Neue Felder beschreiten
In den Vertrag sind inzwischen fast 3000 Pflegeheimbewohner eingeschrieben, berichtete Dr. Hans-Jürgen Beckmann, Vorstand des Ärztenetzes Medizin und Mehr aus Bünde. Er begrüßte, dass zumindest in einem Teil der Netze alle Kassen beteiligt sind. "So können wir alle Patienten versorgen.
"Die Erfahrung zeige, dass die Kooperation das Verständnis von Ärzten und Pflegeheimen für die Belange des jeweils anderen erhöht."Das Budget gibt uns die Möglichkeit, neue Felder zu beschreiten", sagte Beckmann. So wollen die Netzmitglieder eine elektronische Visite mit der möglichen Übertragung von Vitaldaten erproben.
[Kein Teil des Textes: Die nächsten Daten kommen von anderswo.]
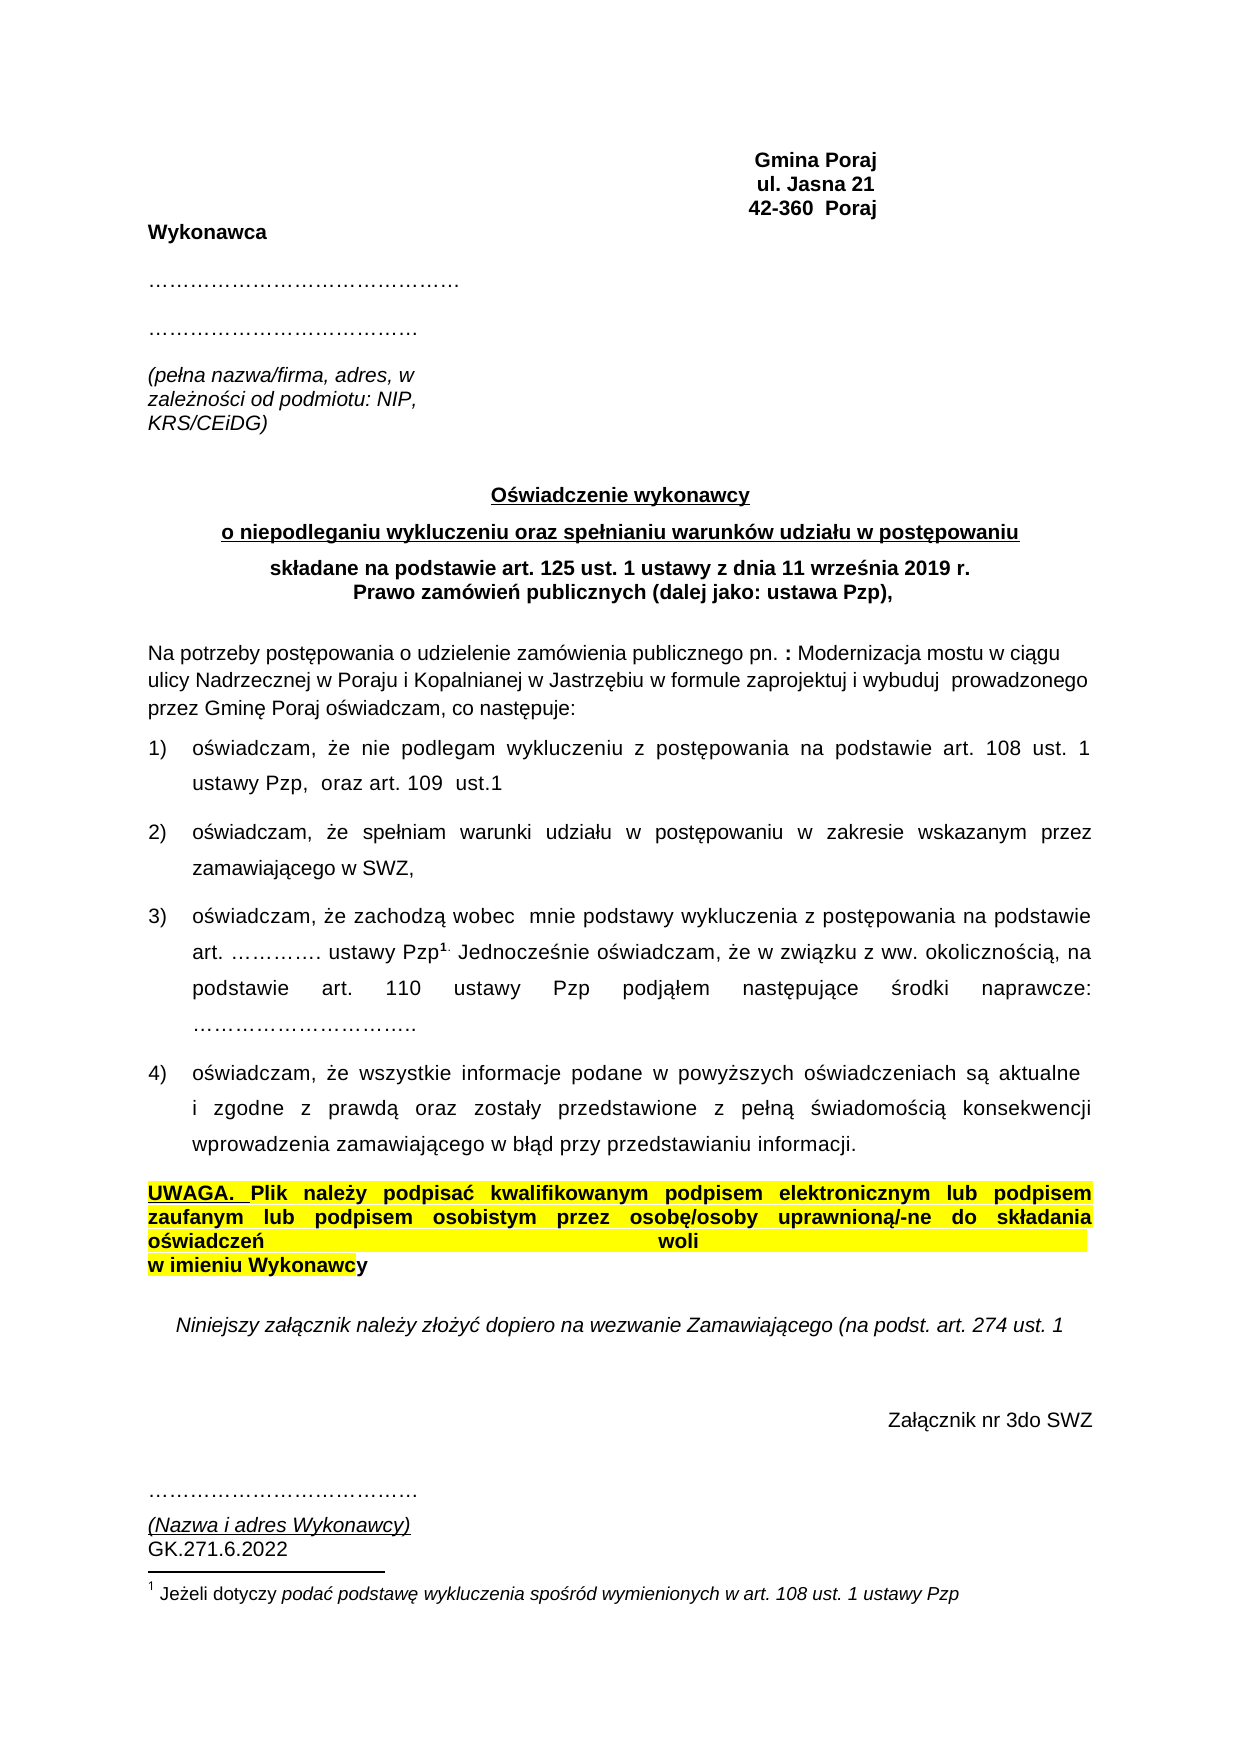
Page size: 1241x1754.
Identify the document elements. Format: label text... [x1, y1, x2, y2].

text Załącznik nr 3do SWZ [148, 1408, 1093, 1432]
list oświadczam, że spełniam warunki udziału w postępowaniu w zakresie wskazanym przez zamawiającego w SWZ, [148, 820, 1093, 879]
text ………………………………………………………………………… [148, 267, 472, 339]
text Na potrzeby postępowania o udzielenie zamówienia publicznego pn. : Modernizacja mostu w ciągu ulicy Nadrzecznej w Poraju i Kopalnianej w Jastrzębiu w formule zaprojektuj i wybuduj prowadzonego przez Gminę Poraj oświadczam, co następuje: [148, 640, 1093, 719]
text Prawo zamówień publicznych (dalej jako: ustawa Pzp), [148, 580, 1093, 604]
text (pełna nazwa/firma, adres, w zależności od podmiotu: NIP, KRS/CEiDG) [148, 363, 472, 435]
list oświadczam, że nie podlegam wykluczeniu z postępowania na podstawie art. 108 ust. 1 ustawy Pzp, oraz art. 109 ust.1 [148, 735, 1093, 795]
text (Nazwa i adres Wykonawcy) [148, 1513, 1093, 1537]
list oświadczam, że wszystkie informacje podane w powyższych oświadczeniach są aktualne i zgodne z prawdą oraz zostały przedstawione z pełną świadomością konsekwencji wprowadzenia zamawiającego w błąd przy przedstawianiu informacji. [148, 1060, 1093, 1156]
text 42-360 Poraj [148, 196, 1093, 219]
text Wykonawca [148, 219, 1093, 243]
text UWAGA. Plik należy podpisać kwalifikowanym podpisem elektronicznym lub podpisem zaufanym lub podpisem osobistym przez osobę/osoby uprawnioną/-ne do składania oświadczeń woli w imieniu Wykonawcy [148, 1228, 1093, 1276]
text ul. Jasna 21 [148, 172, 1093, 196]
text o niepodleganiu wykluczeniu oraz spełnianiu warunków udziału w postępowaniu [148, 519, 1093, 543]
list oświadczam, że zachodzą wobec mnie podstawy wykluczenia z postępowania na podstawie art. …………. ustawy Pzp. Jednocześnie oświadczam, że w związku z ww. okolicznością, na podstawie art. 110 ustawy Pzp podjąłem następujące środki naprawcze: ………………………….. [148, 904, 1093, 1036]
text Gmina Poraj [148, 148, 1093, 172]
text ………………………………… [148, 1478, 1093, 1502]
text Niniejszy załącznik należy złożyć dopiero na wezwanie Zamawiającego (na podst. art. 274 ust. 1 [148, 1312, 1093, 1336]
text składane na podstawie art. 125 ust. 1 ustawy z dnia 11 września 2019 r. [148, 556, 1093, 580]
text Oświadczenie wykonawcy [148, 483, 1093, 507]
text GK.271.6.2022 [148, 1537, 1093, 1561]
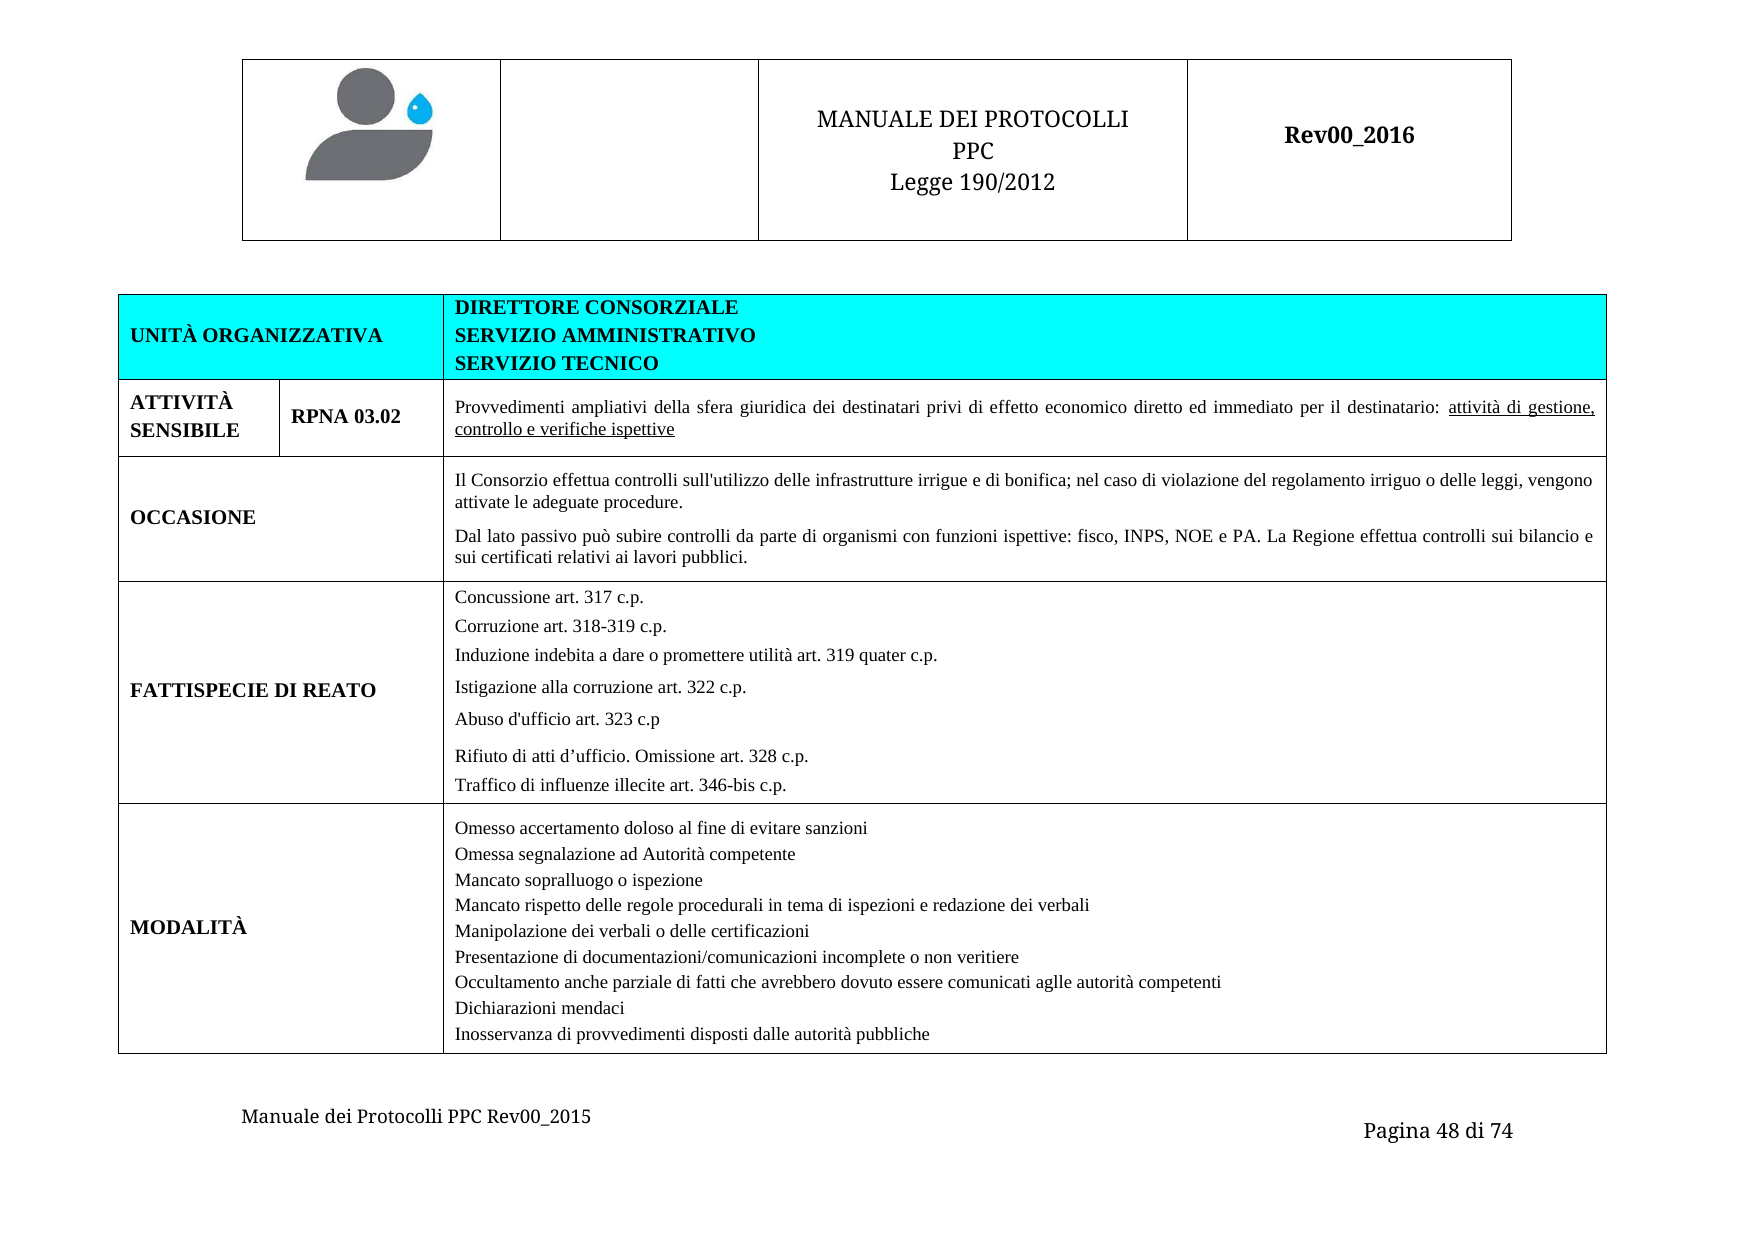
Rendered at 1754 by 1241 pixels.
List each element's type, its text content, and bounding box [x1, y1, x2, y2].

table_cell Omesso accertamento doloso al fine di evitare sanzioni Omessa segnalazione ad Autorità competente Mancato sopralluogo o ispezione Mancato rispetto delle regole procedurali in tema di ispezioni e redazione dei verbali Manipolazione dei verbali o delle certificazioni Presentazione di documentazioni/comunicazioni incomplete o non veritiere Occultamento anche parziale di fatti che avrebbero dovuto essere comunicati aglle autorità competenti Dichiarazioni mendaci Inosservanza di provvedimenti disposti dalle autorità pubbliche [444, 804, 1606, 1053]
table_cell ATTIVITÀ SENSIBILE [119, 380, 279, 456]
table_header DIRETTORE CONSORZIALE SERVIZIO AMMINISTRATIVO SERVIZIO TECNICO [444, 295, 1606, 379]
table_cell Concussione art. 317 c.p. Corruzione art. 318-319 c.p. Induzione indebita a dare o promettere utilità art. 319 quater c.p. Istigazione alla corruzione art. 322 c.p. Abuso d'ufficio art. 323 c.p Rifiuto di atti d’ufficio. Omissione art. 328 c.p. Traffico di influenze illecite art. 346-bis c.p. [444, 582, 1606, 803]
table_cell RPNA 03.02 [280, 380, 443, 456]
table_cell Il Consorzio effettua controlli sull'utilizzo delle infrastrutture irrigue e di bonifica; nel caso di violazione del regolamento irriguo o delle leggi, vengono attivate le adeguate procedure. Dal lato passivo può subire controlli da parte di organismi con funzioni ispettive: fisco, INPS, NOE e PA. La Regione effettua controlli sui bilancio e sui certificati relativi ai lavori pubblici. [444, 457, 1606, 581]
table_cell MODALITÀ [119, 804, 443, 1053]
table_cell OCCASIONE [119, 457, 443, 581]
table_cell FATTISPECIE DI REATO [119, 582, 443, 803]
table_cell Provvedimenti ampliativi della sfera giuridica dei destinatari privi di effetto economico diretto ed immediato per il destinatario: attività di gestione, controllo e verifiche ispettive [444, 380, 1606, 456]
table_header UNITÀ ORGANIZZATIVA [119, 295, 443, 379]
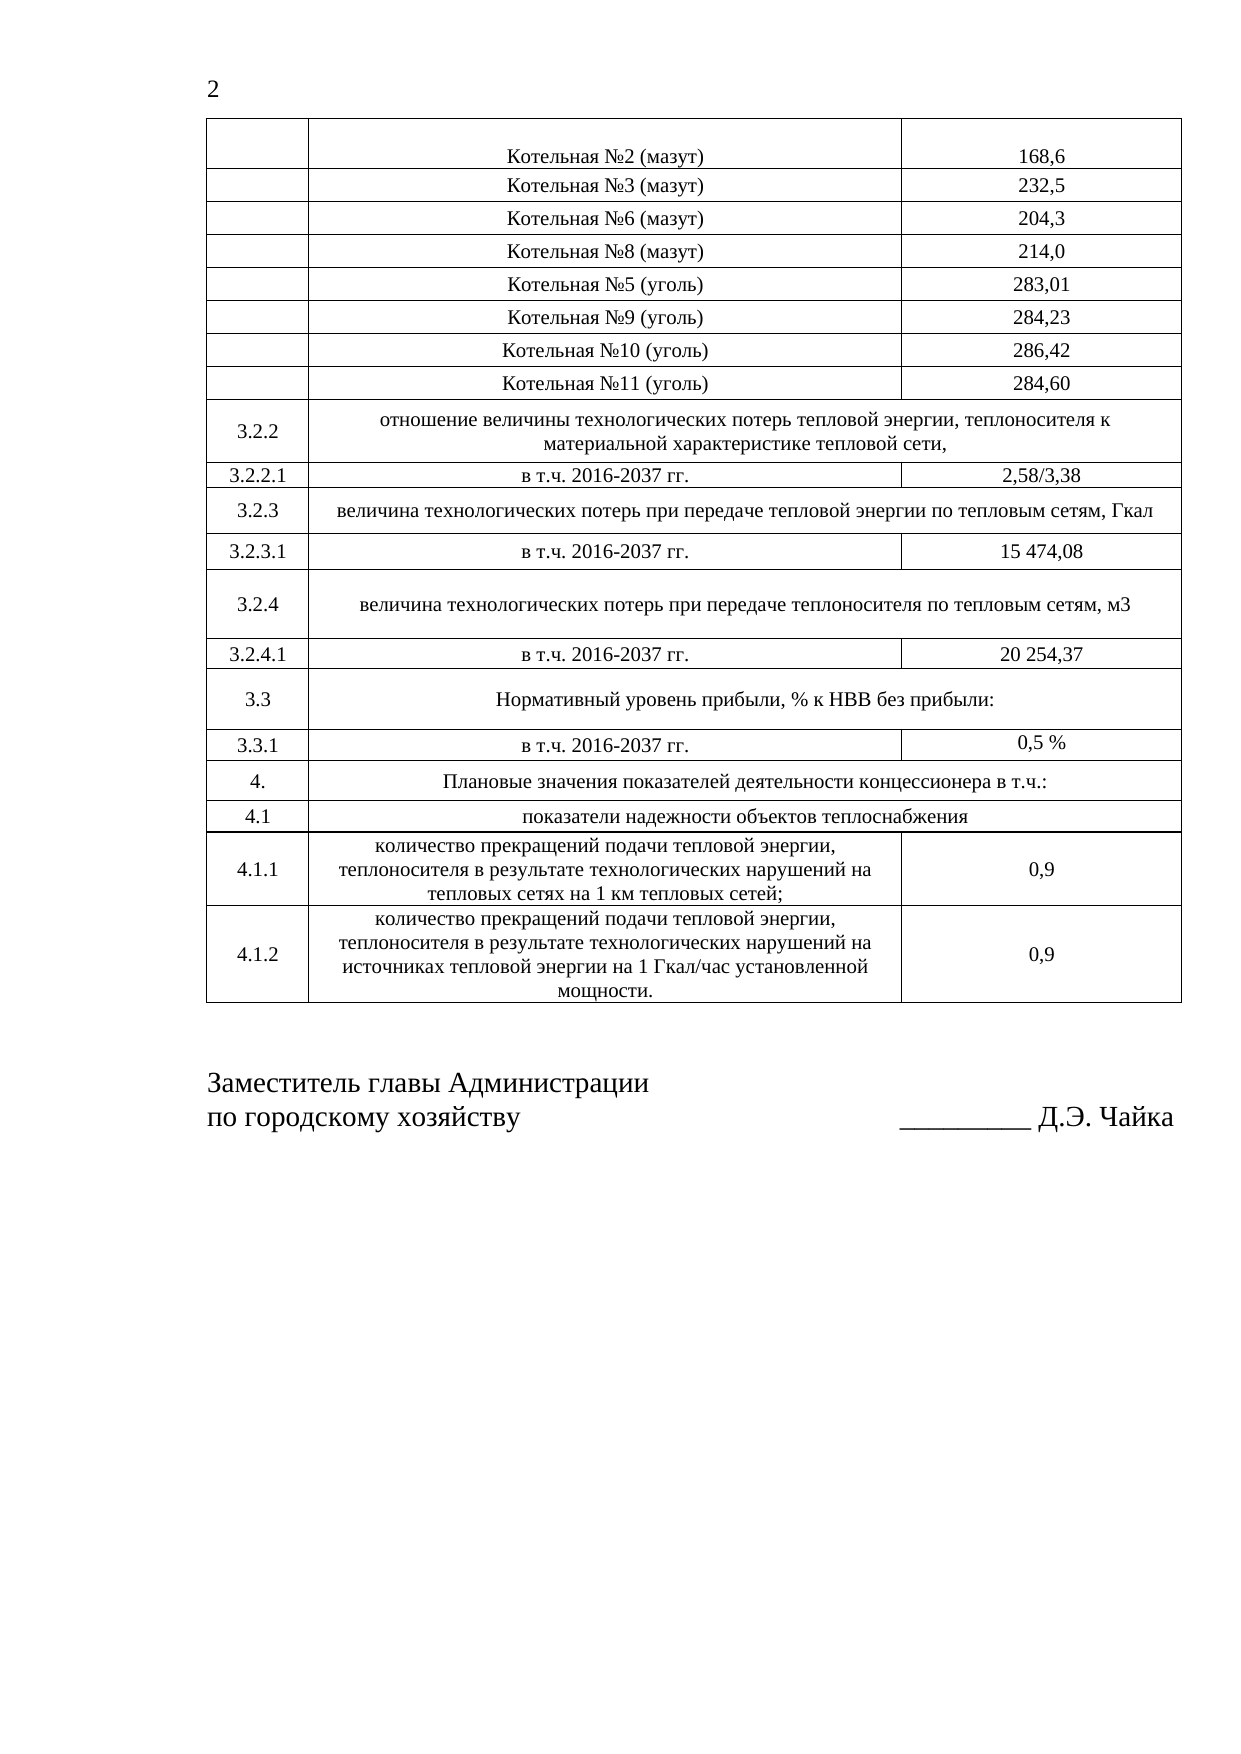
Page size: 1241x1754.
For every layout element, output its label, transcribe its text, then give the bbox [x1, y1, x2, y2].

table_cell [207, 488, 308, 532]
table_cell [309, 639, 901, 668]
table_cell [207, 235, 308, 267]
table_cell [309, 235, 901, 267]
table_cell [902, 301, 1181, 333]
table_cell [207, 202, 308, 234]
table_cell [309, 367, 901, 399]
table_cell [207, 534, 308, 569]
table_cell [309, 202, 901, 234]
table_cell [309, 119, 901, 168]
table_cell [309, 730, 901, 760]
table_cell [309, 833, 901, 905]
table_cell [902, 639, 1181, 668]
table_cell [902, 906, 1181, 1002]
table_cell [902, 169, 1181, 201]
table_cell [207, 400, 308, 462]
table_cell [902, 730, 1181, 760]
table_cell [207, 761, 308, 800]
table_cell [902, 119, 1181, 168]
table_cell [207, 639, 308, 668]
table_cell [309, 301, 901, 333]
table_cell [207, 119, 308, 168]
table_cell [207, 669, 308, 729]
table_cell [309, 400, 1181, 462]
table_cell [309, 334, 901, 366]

Inzwischen können sich auch Ärzte und Pflegeheime beteiligen, die nicht Teil eines Netzes sind, sagte Beckmann. "Sie werden assoziiert und eingebunden."
Der Erfolg des Pflegeheimprojektes habe den zertifizierten Netzen Mut gemacht. Gemeinsam mit der KV haben die Netzärzte beschlossen, ein Versorgungsprojekt für geriatrische Patienten zu entwickeln.
Bei der Vorbereitung sei den Ärzten rasch klar geworden, dass die medizinische Versorgung bei dieser Gruppe allein nicht reicht. Das Konzept sei zwar noch in Bearbeitung, es sei aber schon klar, dass eine qualifizierte Pflegekraft eingebunden wird, erklärte Beckmann.
"Sie wird das Assessment der Patienten übernehmen und eine entscheidende Rolle spielen, aber unter der Leitung des Arztnetzes." Der Chirurg ist zuversichtlich, dass das Konzept in der ersten Hälfte 2016 fertig sein wird.
Auch für Müller von der KVWL steht fest, dass die Vernetzung nicht auf die Ärzte beschränkt bleiben darf. "Unser Ziel ist die Vernetzung mit allen anderen Akteuren im Gesundheitswesen", betonte er.
Müller und Beckmann halten es für dringend notwendig, dass die Ärztenetze den Leistungserbringerstatus erhalten. Das sei notwendig, damit sie Praxen aufkaufen und so Arztsitze in der Region erhalten können, sagte Beckmann.
Zudem: "Wir müssen als Netz spezialisierte Leistungen mit der KV kollektivvertraglich abrechnen können."